OOP (Object-Oriented Programming) and FP (Functional Programming) are two prominent programming paradigms today, each offering distinct advantages and facing unique challenges. A classical example illustrating their differences is the expression problem.

The expression problem is concerned with extensibility regarding operations and types. Consider a type called number, which has two subtypes: int and float, along with two operations: + and -. This can be represented in a table of implementations:

Operation / Type int float
+
-

OOP Perspective

In an OOP language like Java, number is defined as an interface with methods for + and -. The int and float types are classes implementing this interface. Adding a new subtype, such as a complex class representing complex numbers, is straightforward. You simply create the new class and implement the necessary methods without altering the existing code for int and float, thus avoiding recompilation.

However, adding a new operation, like * (multiply), becomes challenging. You must locate the code for int, float, and complex, add the * method, and recompile all affected classes.
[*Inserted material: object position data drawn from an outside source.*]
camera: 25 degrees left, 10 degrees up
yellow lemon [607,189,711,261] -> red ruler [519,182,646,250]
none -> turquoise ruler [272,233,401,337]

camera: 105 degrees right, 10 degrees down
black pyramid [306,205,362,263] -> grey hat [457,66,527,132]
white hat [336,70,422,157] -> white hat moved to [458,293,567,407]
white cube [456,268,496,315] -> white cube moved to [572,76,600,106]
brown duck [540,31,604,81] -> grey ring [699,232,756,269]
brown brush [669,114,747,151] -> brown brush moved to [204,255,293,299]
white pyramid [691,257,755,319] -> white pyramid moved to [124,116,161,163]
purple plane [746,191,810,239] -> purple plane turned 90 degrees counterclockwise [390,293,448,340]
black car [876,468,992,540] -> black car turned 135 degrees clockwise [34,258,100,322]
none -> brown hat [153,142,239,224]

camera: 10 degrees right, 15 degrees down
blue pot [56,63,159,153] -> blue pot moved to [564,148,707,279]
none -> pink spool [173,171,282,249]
This process can be time-consuming and error-prone.

FP Perspective

In an FP language like Haskell, number is a user-defined union type with constructors for int and float. Operations like + and - are defined as functions using case structures to handle each type variant. Adding a new operation, such as *, is simple; you just define a new function without modifying the type definition.

However, introducing a new type variant, like complex, requires modifying all functions defined on the number type, which can be cumbersome.
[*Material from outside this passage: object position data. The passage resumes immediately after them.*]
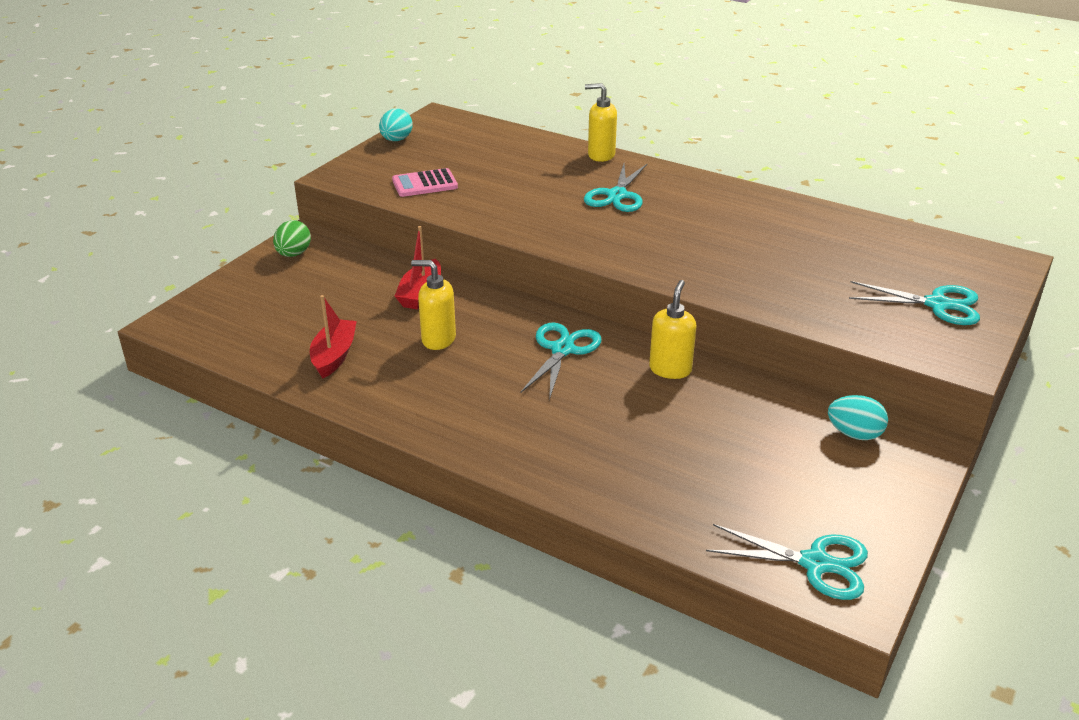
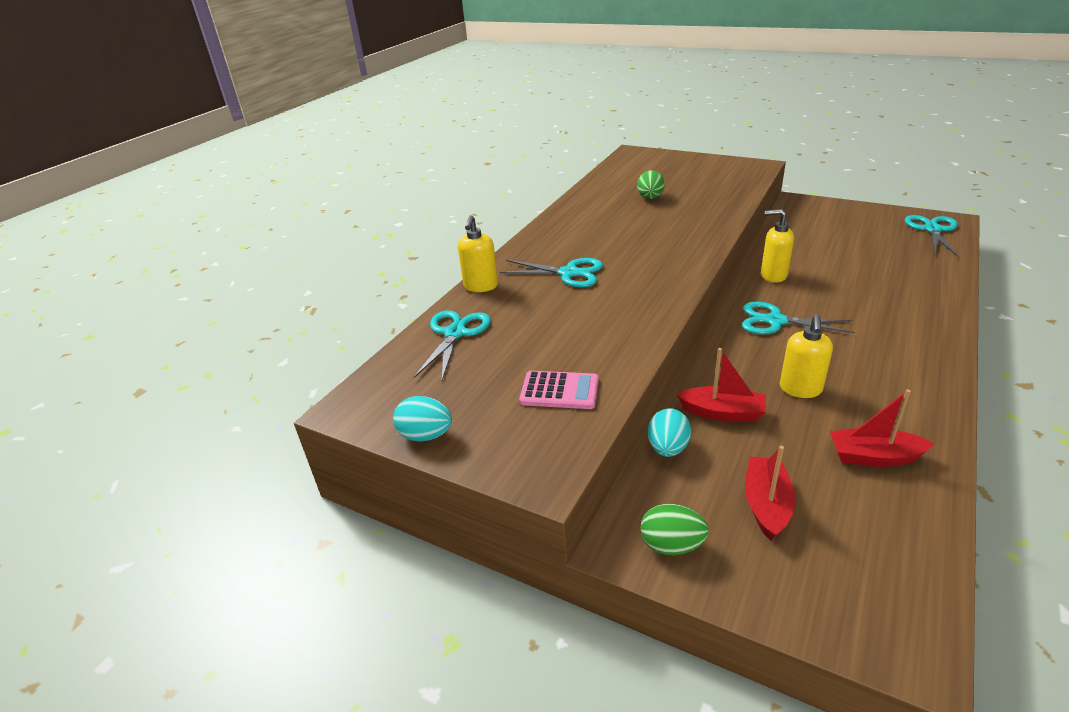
camera: 90 degrees left, 0 degrees up
pink calculator [392,168,458,197] -> pink calculator turned 60 degrees counterclockwise [519,371,599,409]
turquoise egg [828,395,888,440] -> turquoise egg moved to [648,408,691,457]
turquoise scissors [849,281,980,325] -> turquoise scissors moved to [414,310,491,380]
none -> green egg [637,170,665,199]
none -> red boat [745,446,795,541]

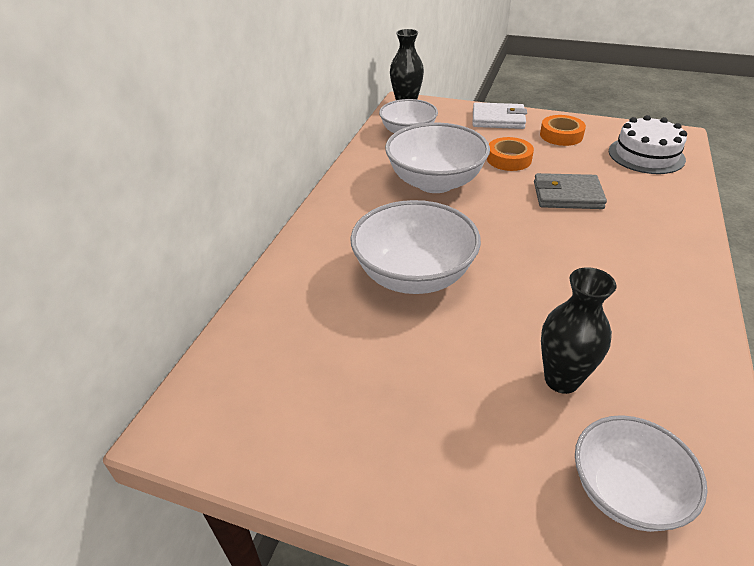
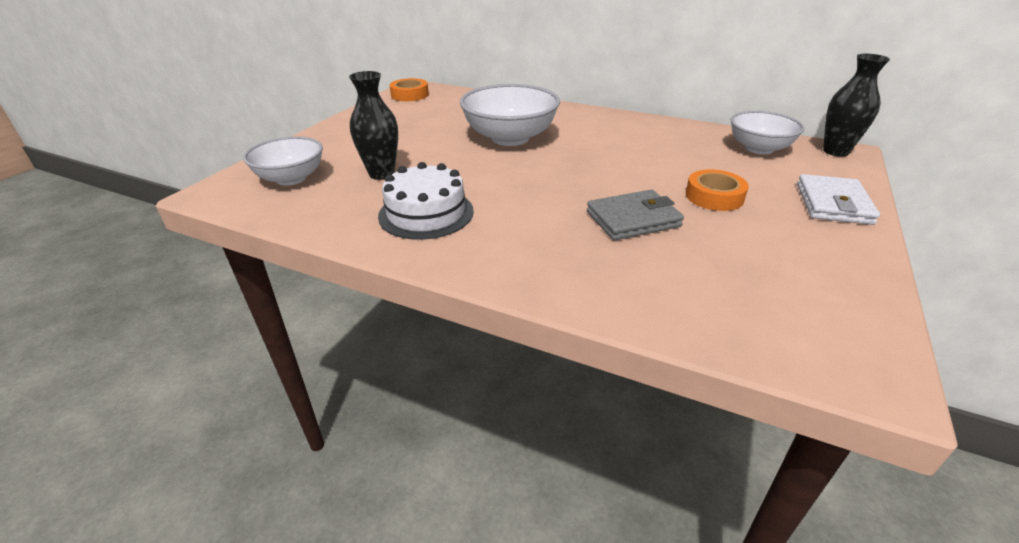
camera: 95 degrees right, 5 degrees down
white bowl [385,122,490,193] -> none
grey wallet [534,173,607,209] -> grey wallet turned 60 degrees clockwise [587,190,684,241]
orange tape [540,115,586,146] -> orange tape moved to [390,78,429,101]
white cake [609,115,687,174] -> white cake moved to [378,162,474,240]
Complementary Strengths and Weaknesses

From this discussion, we see that OOP and FP have complementary strengths and weaknesses. OOP focuses on grouping operations into classes, making it easy to add new classes, while FP groups operations into functions, facilitating the addition of new operations.

When modeling real-world problems, which often evolve, it can be challenging to anticipate future needs. Is there a way to achieve extensibility for both operations and types? Yes, several methods exist:

  1. Multiple Dispatch

Multiple dispatch (or multi-methods) dispatches function implementations based on all of their arguments, unlike the single dispatch common in OOP languages like Java, which determines method implementation based solely on the receiver. Multiple dispatch is open, allowing users to extend existing multi-methods from third-party packages without modifying them. Adding an operation requires defining multiple multi-methods for existing types, while adding a new type necessitates creating multi-methods for both the new type and existing types. CLOS (Common Lisp Object System) is a well-known example of multiple dispatch.

  1. Open Classes

Open classes, often found in dynamic languages like Ruby, allow users to dynamically add methods to existing classes without modifying the original code. This flexibility enhances extensibility.

  1. Type Classes

Haskell employs type classes to address the expression problem. A type class defines the necessary “abstract” or “virtual” methods required for any type belonging to that class. Operations are defined based on these abstractions. Adding a new type simply involves implementing the required abstractions for the type class, allowing existing operations to remain unchanged.

Observer Pattern

Notably, the observer pattern is a design pattern that shifts a program’s focus from types to operations. This transition allows for the exchange of advantages and disadvantages between OOP and FP, but it does not resolve the expression problem; rather, it transitions the problem from the OOP side to the FP side.

In summary, while OOP and FP each have their strengths and weaknesses regarding extensibility, various techniques can help achieve a balance, allowing for both operations and types to be extended more easily.